FORT WAYNE, Ind. (AP) - Don Goss hoed his field of 450 iris Friday and on Saturday he was getting ready to put his sign out to let people know they were for sale. However, he'd already been visited by about 10 people.

"They seem to know where I am," said Goss, who taught art and theater for 57 years at the former Elmhurst High School.

Some customers have come to the Iris Man's house at 6311 Smith Road for decades, with up to 10 people showing up a day to get a typed list of his 17 rows of irises, with names like Boogie Woogie, Fortunate Son and Loop the Loop.

Goss won't say how old he is, only that he's lived in the house since he was 2.

The irises are the symposium list of the top 100 irises as selected by the American Iris Society's members. Prices range from 50 cents for the oldest registered irises such as 1927's blue purple Baldwin to $50 for the newest varieties, including Vanilla Frappe that's white and pale lavender with orange beards, the fuzzy-looking parts coming from the middle. Many of the irises cost around $4.

Each iris' name is stamped into a metal sign, with Goss explaining the flowers follow where the sign is planted. Bloom season is April 27-June 15, with peak bloom time being around May 30, plus or minus a week.

"We had a cold, wet and snowy springtime," Goss said. That will slow down the iris from emerging.

On Saturday some blooms still hadn't opened. Meanwhile, Brandie Batchelder, a sign language interpreter at Wayne High School, said some had bloomed overnight.
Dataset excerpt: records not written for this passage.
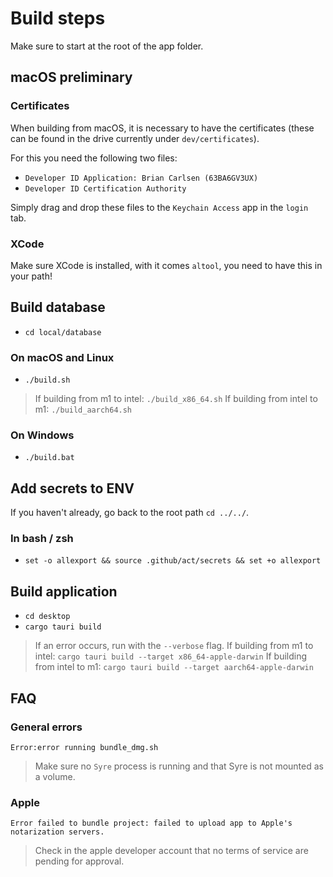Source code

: # Build steps

Make sure to start at the root of the app folder.

## macOS preliminary

### Certificates

When building from macOS, it is necessary to have the certificates (these can be found in the drive
currently under `dev/certificates`).

For this you need the following two files:

- `Developer ID Application: Brian Carlsen (63BA6GV3UX)`
- `Developer ID Certification Authority`

Simply drag and drop these files to the `Keychain Access` app in the `login` tab.

### XCode

Make sure XCode is installed, with it comes `altool`, you need to have this in your path!

## Build database

- `cd local/database`

### On macOS and Linux

- `./build.sh`

> If building from m1 to intel: `./build_x86_64.sh`
> If building from intel to m1: `./build_aarch64.sh`

### On Windows

- `./build.bat`

## Add secrets to ENV

If you haven't already, go back to the root path `cd ../../`.

### In bash / zsh

- `set -o allexport && source .github/act/secrets && set +o allexport`

## Build application

- `cd desktop`
- `cargo tauri build`

> If an error occurs, run with the `--verbose` flag.
> If building from m1 to intel: `cargo tauri build --target x86_64-apple-darwin`
> If building from intel to m1: `cargo tauri build --target aarch64-apple-darwin`

## FAQ

### General errors

`Error:error running bundle_dmg.sh`
> Make sure no `Syre` process is running and that Syre is not mounted as a volume.

### Apple

`Error failed to bundle project: failed to upload app to Apple's notarization servers.`
> Check in the apple developer account that no terms of service are pending for approval.
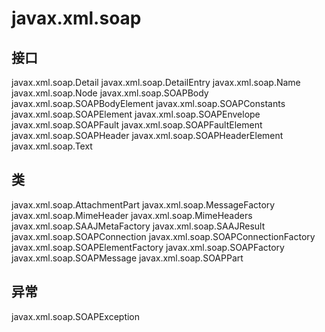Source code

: # javax.xml.soap

## 接口

javax.xml.soap.Detail
javax.xml.soap.DetailEntry
javax.xml.soap.Name
javax.xml.soap.Node
javax.xml.soap.SOAPBody
javax.xml.soap.SOAPBodyElement
javax.xml.soap.SOAPConstants
javax.xml.soap.SOAPElement
javax.xml.soap.SOAPEnvelope
javax.xml.soap.SOAPFault
javax.xml.soap.SOAPFaultElement
javax.xml.soap.SOAPHeader
javax.xml.soap.SOAPHeaderElement
javax.xml.soap.Text

## 类

javax.xml.soap.AttachmentPart
javax.xml.soap.MessageFactory
javax.xml.soap.MimeHeader
javax.xml.soap.MimeHeaders
javax.xml.soap.SAAJMetaFactory
javax.xml.soap.SAAJResult
javax.xml.soap.SOAPConnection
javax.xml.soap.SOAPConnectionFactory
javax.xml.soap.SOAPElementFactory
javax.xml.soap.SOAPFactory
javax.xml.soap.SOAPMessage
javax.xml.soap.SOAPPart

## 异常

javax.xml.soap.SOAPException




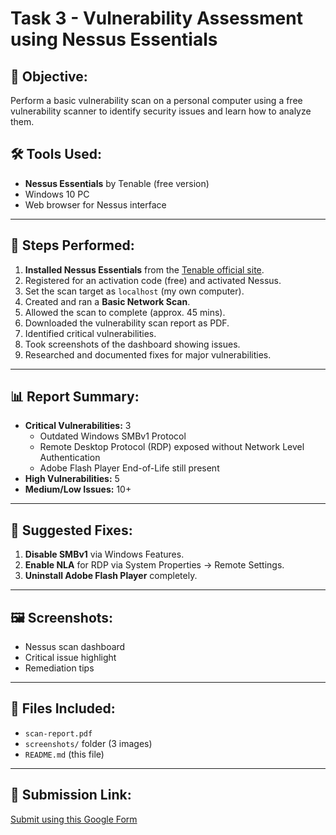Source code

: # Task 3 - Vulnerability Assessment using Nessus Essentials

## 📌 Objective:
Perform a basic vulnerability scan on a personal computer using a free vulnerability scanner to identify security issues and learn how to analyze them.

## 🛠 Tools Used:
- **Nessus Essentials** by Tenable (free version)
- Windows 10 PC
- Web browser for Nessus interface

---

## 🧪 Steps Performed:

1. **Installed Nessus Essentials** from the [Tenable official site](https://www.tenable.com/products/nessus/nessus-essentials).
2. Registered for an activation code (free) and activated Nessus.
3. Set the scan target as `localhost` (my own computer).
4. Created and ran a **Basic Network Scan**.
5. Allowed the scan to complete (approx. 45 mins).
6. Downloaded the vulnerability scan report as PDF.
7. Identified critical vulnerabilities.
8. Took screenshots of the dashboard showing issues.
9. Researched and documented fixes for major vulnerabilities.

---

## 📊 Report Summary:

- **Critical Vulnerabilities:** 3
  - Outdated Windows SMBv1 Protocol
  - Remote Desktop Protocol (RDP) exposed without Network Level Authentication
  - Adobe Flash Player End-of-Life still present
- **High Vulnerabilities:** 5
- **Medium/Low Issues:** 10+

---

## 🔧 Suggested Fixes:

1. **Disable SMBv1** via Windows Features.
2. **Enable NLA** for RDP via System Properties → Remote Settings.
3. **Uninstall Adobe Flash Player** completely.

---

## 🖼 Screenshots:
- Nessus scan dashboard
- Critical issue highlight
- Remediation tips

---

## 📎 Files Included:
- `scan-report.pdf`
- `screenshots/` folder (3 images)
- `README.md` (this file)

---

## 🔗 Submission Link:
[Submit using this Google Form](https://forms.gle/8Gm83s53KbyXs3Ne9)
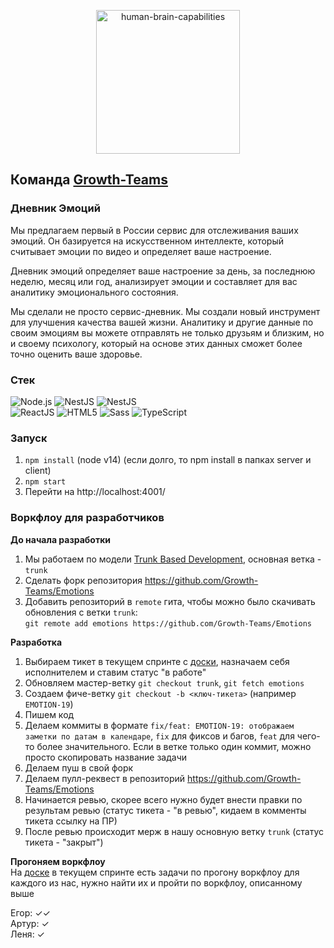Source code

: <p align="center">
  <img src="client/public/brain.png" alt="human-brain-capabilities" height="230" />
</p>

## Команда [Growth-Teams](http://growth-teams.ru)

### Дневник Эмоций

Мы предлагаем первый в России сервис для отслеживания ваших эмоций. Он базируется на искусственном интеллекте, который считывает эмоции по видео и определяет ваше настроение.

Дневник эмоций определяет ваше настроение за день, за последнюю неделю, месяц или год, анализирует эмоции и составляет для вас аналитику эмоционального состояния.

Мы сделали не просто сервис-дневник. Мы создали новый инструмент для улучшения качества вашей жизни. Аналитику и другие данные по своим эмоциям вы можете отправлять не только друзьям и близким, но и своему психологу, который на основе этих данных сможет более точно оценить ваше здоровье.

### Стек

<div>
  <div>
    <img alt="Node.js" src="https://img.shields.io/badge/-Node.JS-43853d?style=for-the-badge&logo=Node.js&logoColor=white" />
    <img alt="NestJS" src="https://img.shields.io/badge/-Nest-ed2945?style=for-the-badge&logo=NestJS&logoColor=white" />
    <img alt="NestJS" src="https://img.shields.io/badge/-Postgres-336791?style=for-the-badge&logo=postgresql&logoColor=white" />
  </div>
  <div>
    <img alt="ReactJS" src="https://img.shields.io/badge/-React-353535?style=for-the-badge&logo=react&logoColor=white" />
    <img alt="HTML5" src="https://img.shields.io/badge/-HTML5-E34F26?style=for-the-badge&logo=html5&logoColor=white" />
    <img alt="Sass" src="https://img.shields.io/badge/-Sass-CC6699?style=for-the-badge&logo=sass&logoColor=white" />
    <img alt="TypeScript" src="https://img.shields.io/badge/-TypeScript-235a96?style=for-the-badge&logo=typescript&logoColor=white" />
  </div>
</div>

### Запуск

1. `npm install` (node v14) (если долго, то npm install в папках server и client)
2. `npm start`
3. Перейти на http://localhost:4001/

### Воркфлоу для разработчиков

**До начала разработки**
1. Мы работаем по модели [Trunk Based Development](https://trunkbaseddevelopment.com), основная ветка - `trunk`
2. Сделать форк репозитория https://github.com/Growth-Teams/Emotions
3. Добавить репозиторий в `remote` гита, чтобы можно было скачивать обновления с ветки `trunk`:  
   `git remote add emotions https://github.com/Growth-Teams/Emotions`

**Разработка**
1. Выбираем тикет в текущем спринте с [доски](https://tracker.yandex.ru/agile/board/8), назначаем себя исполнителем и ставим статус "в работе"
2. Обновляем мастер-ветку `git checkout trunk`, `git fetch emotions`
3. Создаем фиче-ветку `git checkout -b <ключ-тикета>` (например `EMOTION-19`)
4. Пишем код
5. Делаем коммиты в формате `fix/feat: EMOTION-19: отображаем заметки по датам в календаре`, `fix` для фиксов и багов, `feat` для чего-то более значительного. Если в ветке только один коммит, можно просто скопировать название задачи
6. Делаем пуш в свой форк
7. Делаем пулл-реквест в репозиторий https://github.com/Growth-Teams/Emotions
8. Начинается ревью, скорее всего нужно будет внести правки по результам ревью (статус тикета - "в ревью", кидаем в комменты тикета ссылку на ПР)
9. После ревью происходит мерж в нашу основную ветку `trunk` (статус тикета - "закрыт")

**Прогоняем воркфлоу**  
На [доске](https://tracker.yandex.ru/agile/board/8) в текущем спринте есть задачи по прогону воркфлоу для каждого из нас, нужно найти их и пройти по воркфлоу, описанному выше

Егор: ✓✓  
Артур: ✓  
Леня:  ✓

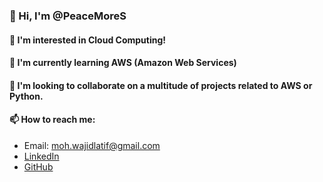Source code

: ### 👋 Hi, I'm @PeaceMoreS

#### 👀 I'm interested in Cloud Computing!

#### 🌱 I'm currently learning AWS (Amazon Web Services)

#### 💞️ I'm looking to collaborate on a multitude of projects related to AWS or Python.

#### 📫 How to reach me:

* Email: moh.wajidlatif@gmail.com
* [LinkedIn](https://www.linkedin.com/in/mwlatif)
* [GitHub](https://github.com/PeaceMoreS)

<!---
PeaceMoreS/PeaceMoreS is a ✨ special ✨ repository because its `README.md` (this file) appears on your GitHub profile.
You can click the Preview link to take a look at your changes.
--->
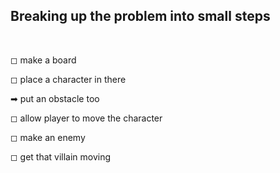 ## Breaking up the problem into small steps

<br />

◻ make a board

◻ place a character in there

➡ put an obstacle too

◻ allow player to move the character

◻ make an enemy

◻ get that villain moving
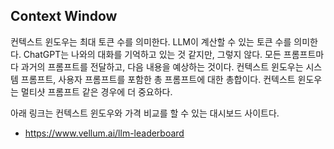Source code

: 
## Context Window

컨텍스트 윈도우는 최대 토큰 수를 의미한다. LLM이 계산할 수 있는 토큰 수를 의미한다. ChatGPT는 나와의 대화를 기억하고 있는 것 같지만, 그렇지 않다. 모든 프롬프트마다 과거의 프롬프트를 전달하고, 다음 내용을 예상하는 것이다. 컨텍스트 윈도우는 시스템 프롬프트, 사용자 프롬프트를 포함한 총 프롬프트에 대한 총합이다. 컨텍스트 윈도우는 멀티샷 프롬프트 같은 경우에 더 중요하다.

아래 링크는 컨텍스트 윈도우와 가격 비교를 할 수 있는 대시보드 사이트다.

- https://www.vellum.ai/llm-leaderboard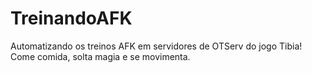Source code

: # TreinandoAFK

Automatizando os treinos AFK em servidores de OTServ do jogo Tibia!
Come comida, solta magia e se movimenta.

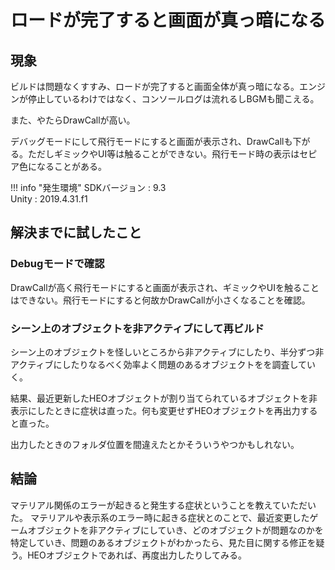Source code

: # ロードが完了すると画面が真っ暗になる

## 現象
ビルドは問題なくすすみ、ロードが完了すると画面全体が真っ暗になる。エンジンが停止しているわけではなく、コンソールログは流れるしBGMも聞こえる。

また、やたらDrawCallが高い。

デバッグモードにして飛行モードにすると画面が表示され、DrawCallも下がる。ただしギミックやUI等は触ることができない。飛行モード時の表示はセピア色になることがある。


!!! info "発生環境"
    SDKバージョン : 9.3<br>
    Unity : 2019.4.31.f1<br>

## 解決までに試したこと
### Debugモードで確認
DrawCallが高く飛行モードにすると画面が表示され、ギミックやUIを触ることはできない。飛行モードにすると何故かDrawCallが小さくなることを確認。

### シーン上のオブジェクトを非アクティブにして再ビルド
シーン上のオブジェクトを怪しいところから非アクティブにしたり、半分ずつ非アクティブにしたりなるべく効率よく問題のあるオブジェクトをを調査していく。

結果、最近更新したHEOオブジェクトが割り当てられているオブジェクトを非表示にしたときに症状は直った。何も変更せずHEOオブジェクトを再出力すると直った。

出力したときのフォルダ位置を間違えたとかそういうやつかもしれない。

## 結論
マテリアル関係のエラーが起きると発生する症状ということを教えていただいた。
マテリアルや表示系のエラー時に起きる症状とのことで、最近変更したゲームオブジェクトを非アクティブにしていき、どのオブジェクトが問題なのかを特定していき、問題のあるオブジェクトがわかったら、見た目に関する修正を疑う。HEOオブジェクトであれば、再度出力したりしてみる。

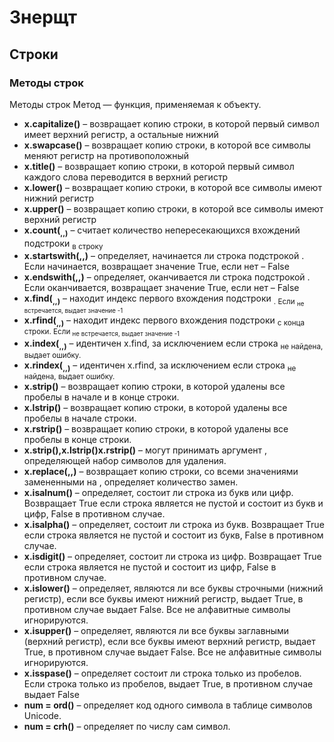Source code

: # Знерщт


## Строки
### Методы строк
Методы строк
	Метод — функция, применяемая к объекту.
- **x.capitalize()** – возвращает копию строки, в которой первый символ имеет верхний регистр, а остальные нижний
- **x.swapcase()** – возвращает копию строки, в которой все символы меняют регистр на противоположный
- **x.title()** – возвращает копию строки, в которой первый символ каждого слова переводится в  верхний регистр
- **x.lower()** – возвращает копию строки, в которой все символы имеют нижний регистр 
- **x.upper()** – возвращает копию строки, в которой все символы имеют верхний регистр 
- **x.count(<sub>,<start>,<end>)** – считает количество непересекающихся вхождений подстроки <sub> в строку
- **x.startswith(<suffix>,<start>,<end>)** – определяет, начинается ли строка подстрокой <suffix>. Если начинается, возвращает значение  True, если нет – False
- **x.endswith(<suffix>,<start>,<end>)** – определяет, оканчивается ли строка подстрокой <suffix>. Если оканчивается, возвращает значение  True, если нет – False
- **x.find(<sub>,<start>,<end>)** – находит индекс первого вхождения подстроки <sub>. Если <sub> не встречается, выдает значение -1 
- **x.rfind(<sub>,<start>,<end>)** – находит индекс первого вхождения подстроки <sub> с конца строки. Если <sub> не встречается, выдает значение -1 
- **x.index(<sub>,<start>,<end>)** – идентичен x.find, за исключением если строка <sub> не найдена, выдает ошибку.
- **x.rindex(<sub>,<start>,<end>)** – идентичен x.rfind, за исключением если строка <sub> не найдена, выдает ошибку.
- **x.strip()** – возвращает копию строки, в которой удалены все пробелы в начале и в конце строки.
- **x.lstrip()** – возвращает копию строки, в которой удалены все пробелы в начале строки.
- **x.rstrip()** – возвращает копию строки, в которой удалены все пробелы в конце строки.
- **x.strip(),x.lstrip()x.rstrip()** – могут принимать аргумент <chars>, определяющей набор символов для удаления.
- **x.replace(<old>,<new>,<count>)** – возвращает копию строки, со всеми значениями <old> замененными на <new>, <count> определяет количество замен.
- **x.isalnum()** – определяет, состоит ли строка из букв или цифр. Возвращает True если строка является не пустой и состоит из букв и цифр, False в противном случае.
- **x.isalpha()** – определяет, состоит ли строка из букв. Возвращает True если строка является не пустой и состоит из букв, False в противном случае.
- **x.isdigit()** – определяет, состоит ли строка из цифр. Возвращает True если строка является не пустой и состоит из цифр, False в противном случае.
- **x.islower()** – определяет, являются ли все буквы строчными (нижний регистр), если все буквы имеют нижний регистр, выдает True, в противном случае выдает False. Все не алфавитные символы игнорируются.
- **x.isupper()** – определяет, являются ли все буквы заглавными (верхний регистр), если все буквы имеют верхний регистр, выдает True, в противном случае выдает False. Все не алфавитные символы игнорируются.
- **x.isspase()** – определяет состоит ли строка только из пробелов. Если строка только из пробелов, выдает True, в противном случае выдает False
- **num = ord()** – определяет код одного символа в таблице символов Unicode.
- **num = crh()** – определяет по числу  сам символ.
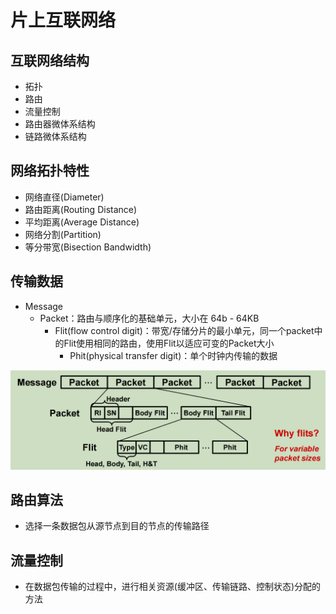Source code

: # 片上互联网络

## 互联网络结构

- 拓扑
- 路由
- 流量控制
- 路由器微体系结构
- 链路微体系结构

## 网络拓扑特性

- 网络直径(Diameter)
- 路由距离(Routing Distance)
- 平均距离(Average Distance)
- 网络分割(Partition)
- 等分带宽(Bisection Bandwidth)


## 传输数据

- Message
  - Packet：路由与顺序化的基础单元，大小在 64b - 64KB
    - Flit(flow control digit)：带宽/存储分片的最小单元，同一个packet中的Flit使用相同的路由，使用Flit以适应可变的Packet大小
      - Phit(physical transfer digit)：单个时钟内传输的数据

![message、packet、flit、phit](./img/2022-05-14-10-00-37.png)

## 路由算法

- 选择一条数据包从源节点到目的节点的传输路径

## 流量控制

- 在数据包传输的过程中，进行相关资源(缓冲区、传输链路、控制状态)分配的方法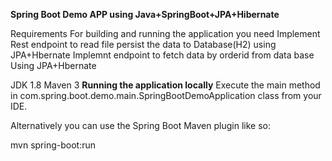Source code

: **Spring Boot Demo APP using Java+SpringBoot+JPA+Hibernate**

Requirements
For building and running the application you need
Implement Rest endpoint to read file persist the data to Database(H2) using JPA+Hbernate
Implemnt endpoint to fetch data by orderid from data base Using JPA+Hbernate

JDK 1.8
Maven 3
**Running the application locally**
Execute the main method in com.spring.boot.demo.main.SpringBootDemoApplication class from your IDE.

Alternatively you can use the Spring Boot Maven plugin like so:

mvn spring-boot:run
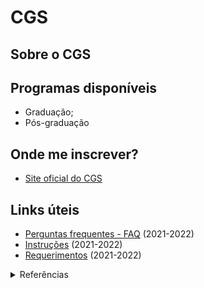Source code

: # CGS

## Sobre o CGS


## Programas disponíveis
- Graduação;
- Pós-graduação


## Onde me inscrever?
- [Site oficial do CGS](http://br.china-embassy.org/por/)

## Links úteis
- [Perguntas frequentes - FAQ](./faq-2022.pdf) (2021-2022)
- [Instruções](./instructions-2022-2023.pdf) (2021-2022)
- [Requerimentos](./requirements-2022-2023.md) (2021-2022)


<details>
  <summary>Referências</summary>
  <ul>
    <li> China
      <ul>
       <li><a href="#">https://www.br.emb-japan.go.jp/itpr_pt/bolsas_programas.html</a></li>
       <li><a href="#">https://www.campuschina.org/index.html</a></li>
      </ul>
    </li>
  </ul>
</details>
She had been there the day before to start taking photos of each kind of iris that Goss had.

"I've come here for three years and love it," she said. "I wait all year."

She brought along her daughter, Rayanna, to help take photos so she can catalog the plants, partly so she knows what she has but also because she believes Goss' garden is such an incredible effort.

Another woman was taking photos so she could paint the flowers, Goss said.

Goss' mother first planted iris at the home after receiving six hybridized irises for her birthday in 1941. Now totaling 450, the number is actually half of what he had.

"It got to be too much," he said.

These days he hoes a little then sits in the lawn chair that's next to the iris field, which includes the Emma Cook on his typed list. That white one with a bluish purple border came directly from the Bluffton hybridizer's garden, he said. With her husband, Paul, and then after his death, she created 70 iris hybrids. She died in 1982.

Sitting in a chair on his porch, Goss asks customers which irises they want, making out a receipt in return for a check or cash. Customers will have to wait until the third week of June after the iris are done blooming to pick up their bulbs.